The Washington Post reported in August that Weiss’s prior work with Beau Biden — who died from brain cancer in 2015 — “potentially complicates the probe.”

Plea deal was never the end

In June, Weiss’s team and Hunter Biden’s lawyers negotiated a proposed plea deal that likely would have allowed Biden to avoid prison on the gun charges as well as separate tax issues that Weiss has investigated.

At the time, Biden’s lawyers signaled that the deal meant the Justice Department’s probe of the president’s son was over. But, according to Weiss, the investigation hadn’t ended at that point.

“I can say that at no time was it coming to a close,” he said. “I think, as I stated in the one statement I made at the time, the investigation was continuing. So it wasn’t ending there in any event.”

The plea deal later collapsed after a judge raised questions about it.

‘Never good for cases to linger’

When pressed on why the investigation, which was quietly opened in 2018, has taken so long, Weiss signaled that he wants it to be over soon.

“Do you have any goal as to when you’d like to bring it to conclusion?” a Republican staffer asked.

“Two weeks ago,” Weiss replied. “No, I say — again, I say that in jest, but no.

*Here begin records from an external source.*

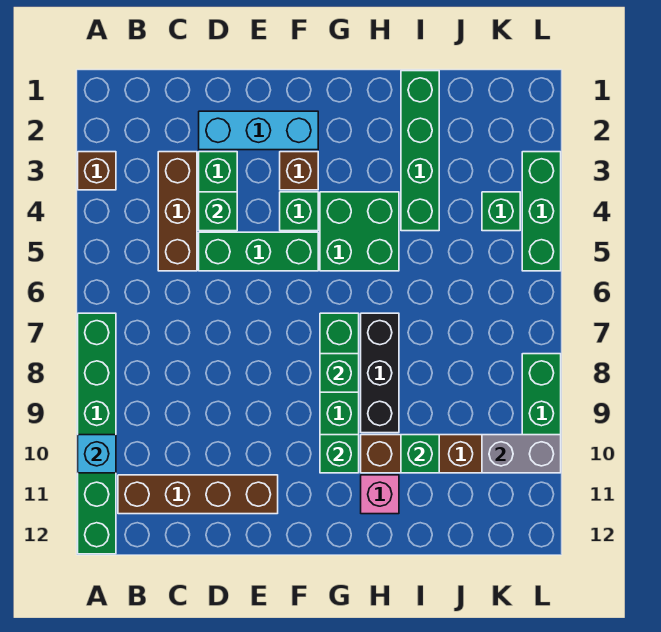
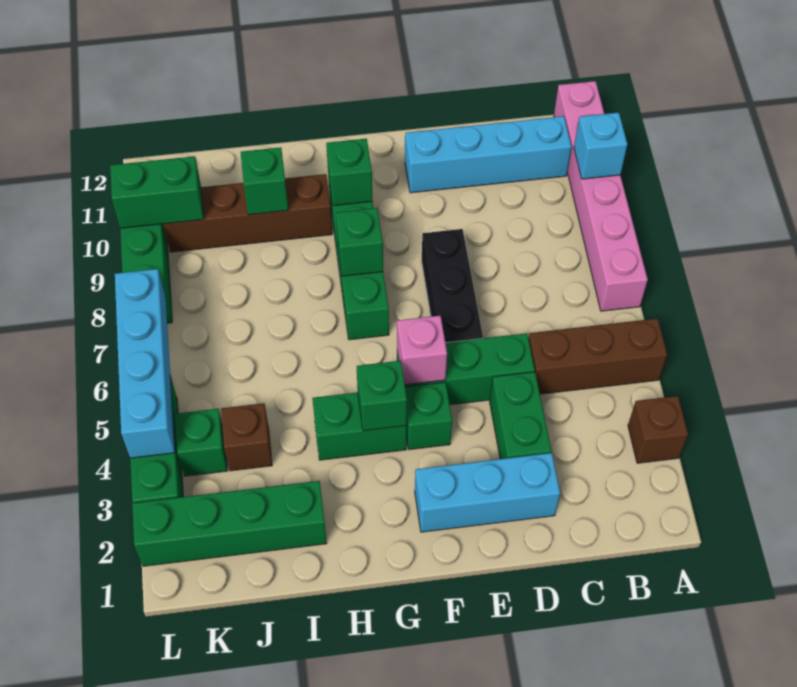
green brick A7:A12 level 1 -> pink brick A7:A12 level 1
brown brick B11:E11 level 1 -> cyan brick B11:E11 level 1
brown brick C3:C5 level 1 -> brown brick A5:C5 level 1
green brick D4 level 2 -> green brick G4 level 2
brown brick F3 level 1 -> brown brick J4 level 1
green brick G4:H5 level 1 -> green brick G4:H4 level 1
black brick H7:H9 level 1 -> black brick E6:E8 level 1
pink brick H11 level 1 -> pink brick F5 level 2
green brick I1:I4 level 1 -> green brick I2:L2 level 1
grey brick K10:L10 level 2 -> green brick K10:L10 level 2
none -> cyan brick L4:L7 level 2

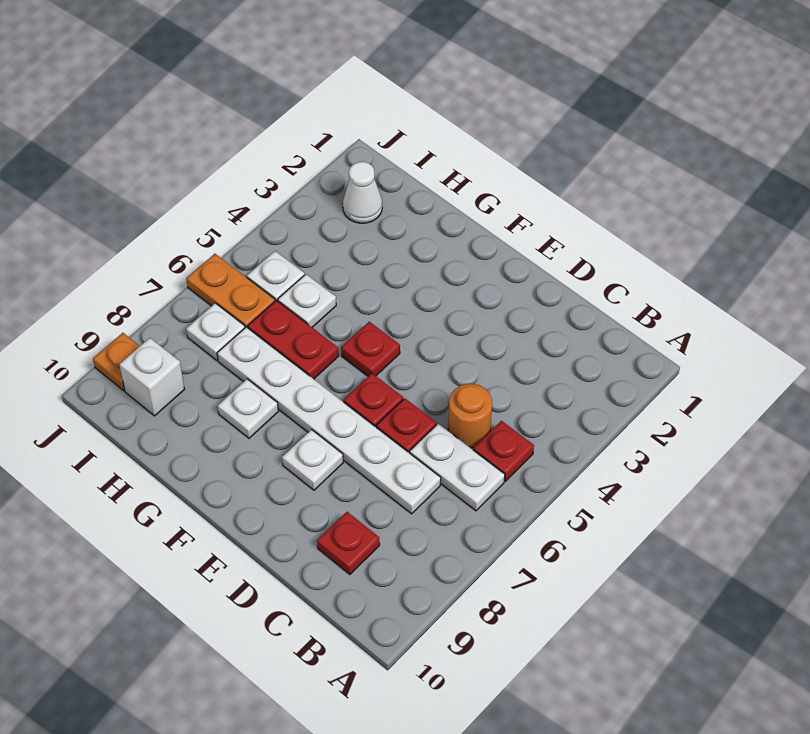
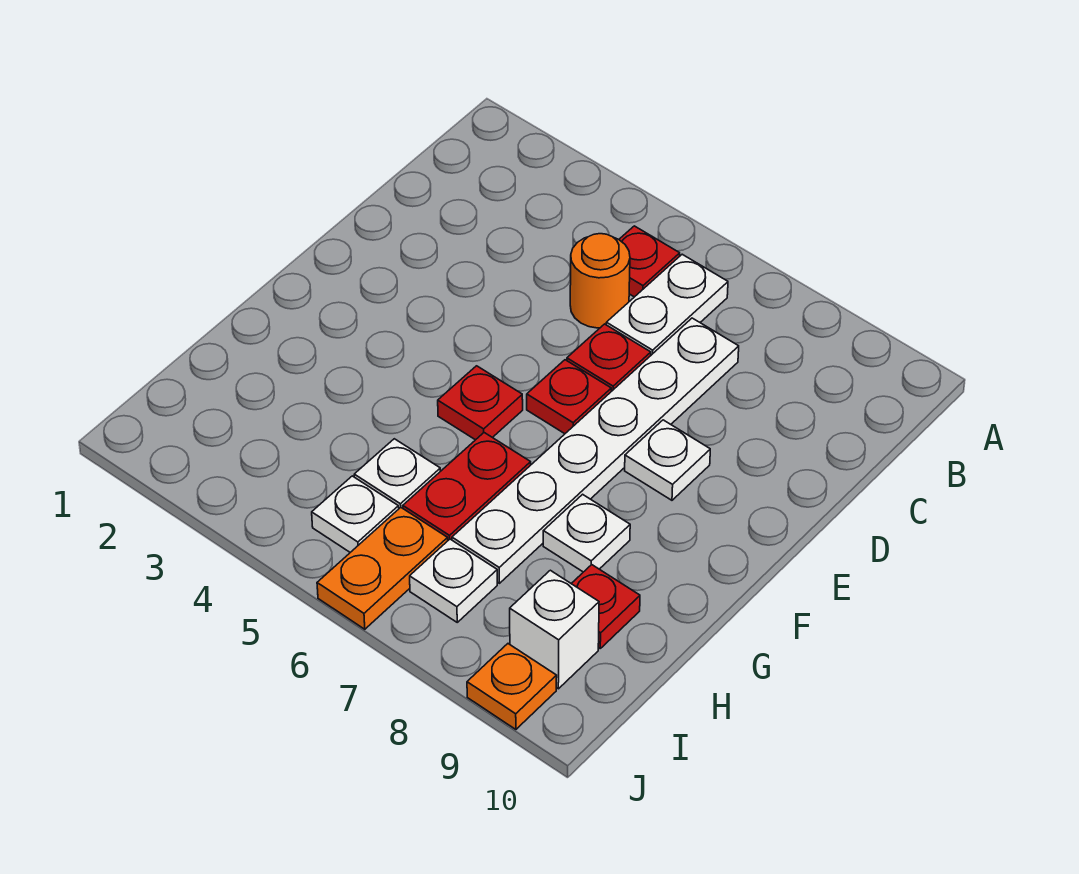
red plate C9 level 1 -> red plate H9 level 1
white cone I2 level 1 -> none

Look, I recognize that it’s never good for cases to linger, so I am interested in efficiency to the extent possible.”

“It’s been five years,” replied Rep. Jim Jordan (R-Ohio), the chairman of the committee, who sat in for the interview.

“I understand that, Chairman,” Weiss said. “I really do. I absolutely do.”

“So that doesn’t — you just used the term ‘linger,’” Jordan replied. “That doesn’t fit the definition of ‘linger’?”

“I understand your question and appreciate it,” Weiss said.

Reached for comment, a Justice Department spokesperson said the transcript speaks for itself.